Brian E Carpenter wrote:
Michael Richardson wrote:
Regardless of how/if/why/when we process DMARC as a specification,
we need to decide how ietf.org MTA is going to deal with things.
I thought the preferred solution was to rewrite the From for
those users only.
Sound like a reasonable approach to me.
Hector Santos wrote:
-1.
Its not the preferred solution. Not one iota. Please don't endorse
this radical "email game changing" behavior. Since you are among the
"top IETF key cogs," if its preferred among the IETF key cogs, as you
are making it sound, then this is not good at all. It would be a
serious "game changer." It goes to show how much the IETF really
cares about the concerns for the wider and entire mail networking
community which is obviously becoming less and less. It will set a
terrible precedence and obvious security loophole if you crack open
this door. The "From" could never be trusted again and the new
algorithms necessary to separate and categorized the good from the
bad, will be overwhelming and complex at all levels.

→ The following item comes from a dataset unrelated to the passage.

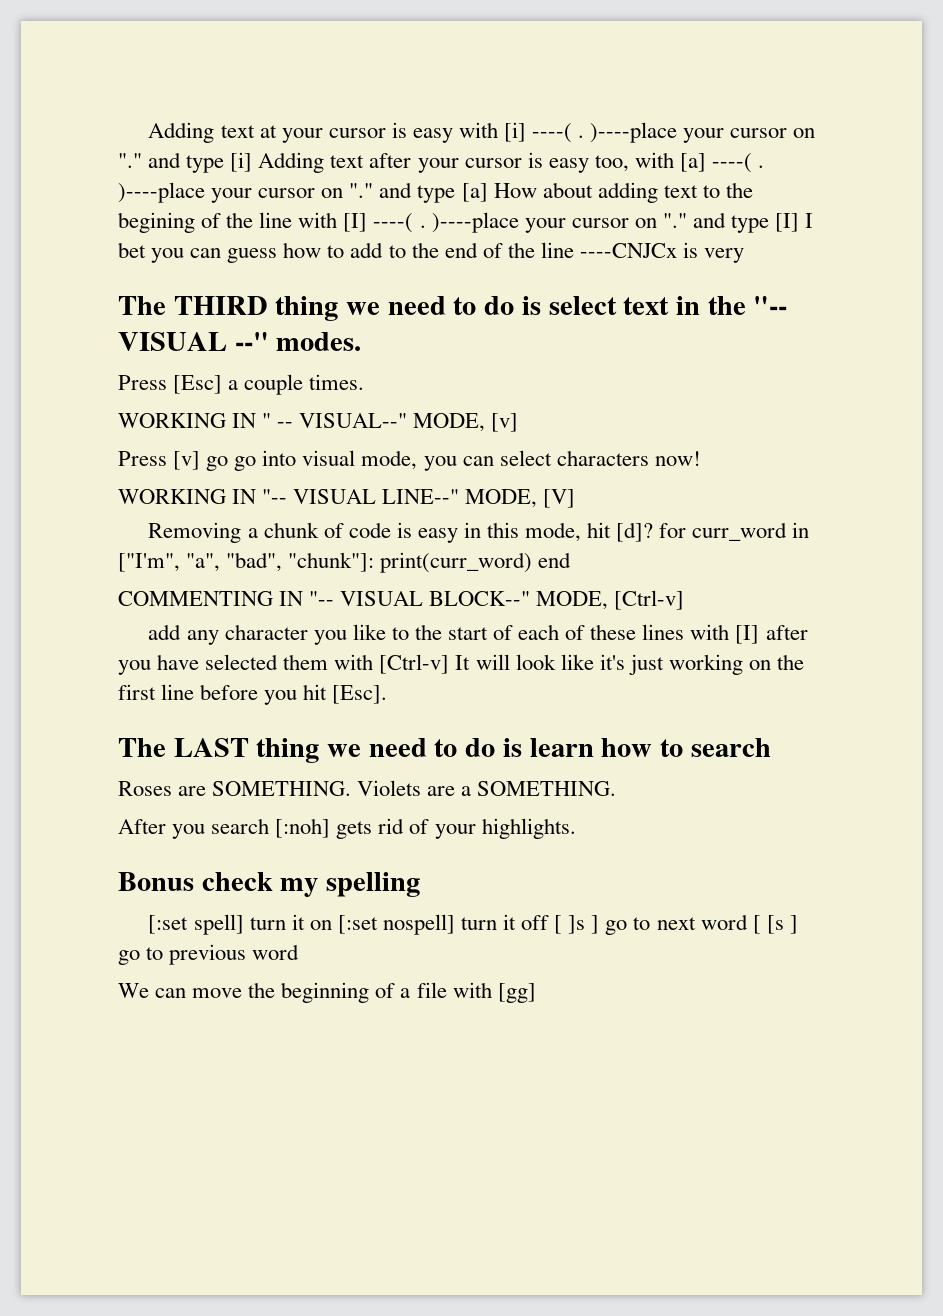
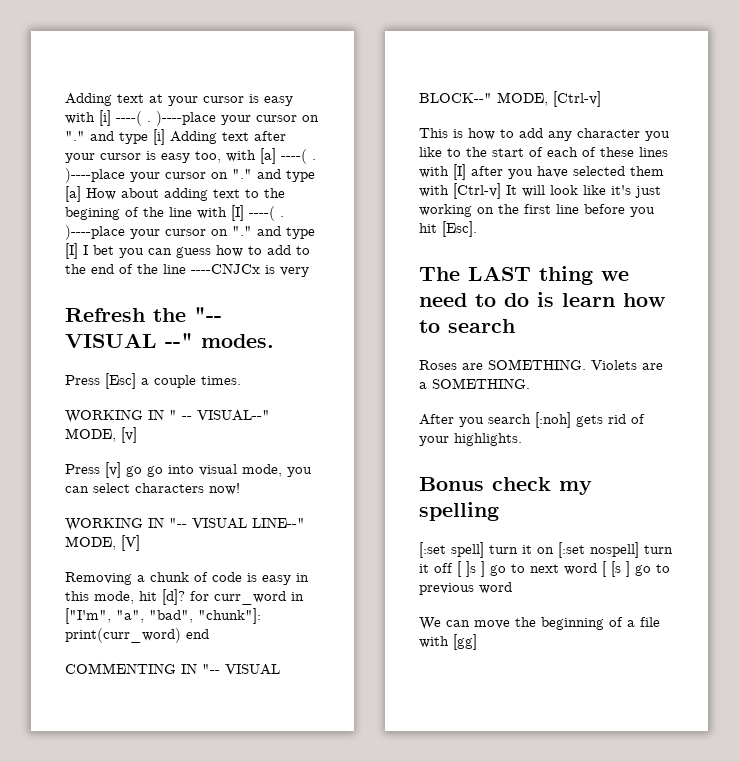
[118,296,700,321] The THIRD thing we need to do is select text in -> [65,308,145,322] Refresh
(685, 600) none -> [419,128,514,140] This is how to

Plus, if you ask and explore the risk and liability issues with your
chief council, you could be playing with fire here. I wouldn't do it.
Bad idea.
I don't have the slightest idea what you're talking about.
Mailing lists @ietf.org are proper recipients of EMail, and ietf.org
has discretion to modify what it receives before it distributes
postings in new and seperate SMTP transactions to mailiing list recipients.
Knowing that some recipients (or more appropriately the relays that
take mail for these recipients) will choke on rfc5322-from with
mailboxes for which DMARC policies have been published, the ietf.org
mail exploder could decide to either reject postings, or to remove
or modify the information that is known to cause that choking.
Removing/replacing or rewriting offending mailboxes in rfc5322-from
would all be perfectly acceptable solutions to the problem that
minimize the impact on users (not require them to get a new mail
account from a more interoperable mail provider).
The fact that From: has traditionally been carried through was
to provide convenience to the mailing list subscribers and to
facilitate recognizing the (alleged) authorship of the contents.